Some days I take virtual meetings. Other days I just pick up some Burger King. One fixture of my existence is my daily check-in with my American lawyer, confidant, and all-around consigliere Ben Wizner at the ACLU, who has been my guide to the world as it is and puts up with my musings about the world as it should be.

That’s my life. It got significantly brighter during the freezing winter of 2014, when Lindsay came to visit—the first time I’d seen her since Hawaii.
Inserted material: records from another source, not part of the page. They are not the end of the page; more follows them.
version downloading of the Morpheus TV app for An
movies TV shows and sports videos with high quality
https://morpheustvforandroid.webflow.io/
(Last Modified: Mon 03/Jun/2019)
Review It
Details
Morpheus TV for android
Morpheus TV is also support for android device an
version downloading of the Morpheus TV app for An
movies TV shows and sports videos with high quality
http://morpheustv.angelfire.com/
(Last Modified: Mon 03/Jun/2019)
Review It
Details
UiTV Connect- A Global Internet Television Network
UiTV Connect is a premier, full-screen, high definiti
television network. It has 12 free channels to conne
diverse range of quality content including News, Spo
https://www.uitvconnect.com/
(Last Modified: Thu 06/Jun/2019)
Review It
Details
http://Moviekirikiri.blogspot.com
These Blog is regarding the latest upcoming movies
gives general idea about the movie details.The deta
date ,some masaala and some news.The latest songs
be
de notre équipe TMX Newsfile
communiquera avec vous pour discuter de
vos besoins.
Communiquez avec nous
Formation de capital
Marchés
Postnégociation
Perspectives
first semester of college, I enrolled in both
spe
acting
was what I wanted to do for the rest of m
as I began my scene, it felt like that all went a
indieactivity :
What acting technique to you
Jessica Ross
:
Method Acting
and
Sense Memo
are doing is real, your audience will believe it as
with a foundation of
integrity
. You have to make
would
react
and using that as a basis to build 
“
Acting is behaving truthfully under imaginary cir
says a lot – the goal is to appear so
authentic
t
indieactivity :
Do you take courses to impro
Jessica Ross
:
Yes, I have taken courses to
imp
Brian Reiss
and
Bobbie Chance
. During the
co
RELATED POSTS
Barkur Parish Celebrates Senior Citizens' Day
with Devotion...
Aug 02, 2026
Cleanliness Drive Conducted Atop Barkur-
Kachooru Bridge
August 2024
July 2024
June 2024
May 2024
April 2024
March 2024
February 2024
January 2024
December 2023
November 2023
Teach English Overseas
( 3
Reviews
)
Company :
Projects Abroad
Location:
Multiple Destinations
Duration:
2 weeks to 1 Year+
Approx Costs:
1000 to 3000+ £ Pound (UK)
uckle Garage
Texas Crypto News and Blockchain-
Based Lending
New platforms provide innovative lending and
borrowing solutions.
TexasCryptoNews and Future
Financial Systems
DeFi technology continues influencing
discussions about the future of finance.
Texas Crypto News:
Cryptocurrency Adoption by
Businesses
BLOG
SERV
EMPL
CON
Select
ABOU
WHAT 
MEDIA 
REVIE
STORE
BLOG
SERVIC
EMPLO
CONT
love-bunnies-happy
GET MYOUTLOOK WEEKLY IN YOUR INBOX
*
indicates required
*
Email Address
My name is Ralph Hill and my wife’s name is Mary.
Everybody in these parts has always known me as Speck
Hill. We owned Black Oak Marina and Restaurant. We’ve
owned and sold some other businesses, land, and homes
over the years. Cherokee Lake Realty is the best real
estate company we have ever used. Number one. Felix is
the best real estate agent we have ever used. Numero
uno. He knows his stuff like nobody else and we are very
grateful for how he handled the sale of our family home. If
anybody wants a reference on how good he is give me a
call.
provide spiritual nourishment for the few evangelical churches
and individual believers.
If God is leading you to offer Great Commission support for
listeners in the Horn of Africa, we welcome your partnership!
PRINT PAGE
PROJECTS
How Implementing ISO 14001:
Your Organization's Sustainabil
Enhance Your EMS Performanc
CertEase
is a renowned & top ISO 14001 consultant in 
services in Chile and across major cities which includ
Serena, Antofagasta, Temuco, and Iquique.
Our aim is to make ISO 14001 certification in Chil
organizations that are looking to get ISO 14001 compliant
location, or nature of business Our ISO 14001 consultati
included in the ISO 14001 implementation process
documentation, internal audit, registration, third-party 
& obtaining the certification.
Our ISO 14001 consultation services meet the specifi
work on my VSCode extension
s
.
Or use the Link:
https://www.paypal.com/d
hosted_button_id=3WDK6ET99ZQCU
From the moment she arrived, my world was hers. Previously, I’d been content to hang around indoors—indeed, that was my preference—but Lindsay was insistent: She’d never been to Russia, and now we were going to be tourists together.

My Russian lawyer, Anatoly Kucherena, who helped me get asylum in the country, arranged two box seats at the Bolshoi Theatre. Lindsay and I got dressed and went, though I have to admit I was wary. There were so many people, all packed so tightly into a hall. Lindsay could sense my growing unease. As the lights dimmed and the curtain rose, she leaned over, nudged me in the ribs, and whispered, “None of these people are here for you. They’re here for this.”

Lindsay and I also spent time at some of Moscow’s museums. At the Tretyakov Gallery, a young tourist, a teenage girl, suddenly stepped between us. This wasn’t the first time I’d been recognized in public, but given Lindsay’s presence, it certainly threatened to be the most headline worthy. In German-accented English, the girl asked whether she could take a selfie with us. I’m not sure what explains my reaction, but without hesitation, for once, I agreed. Lindsay smiled as the girl posed between us and took a photo. Then, after a few sweet words of support, she departed.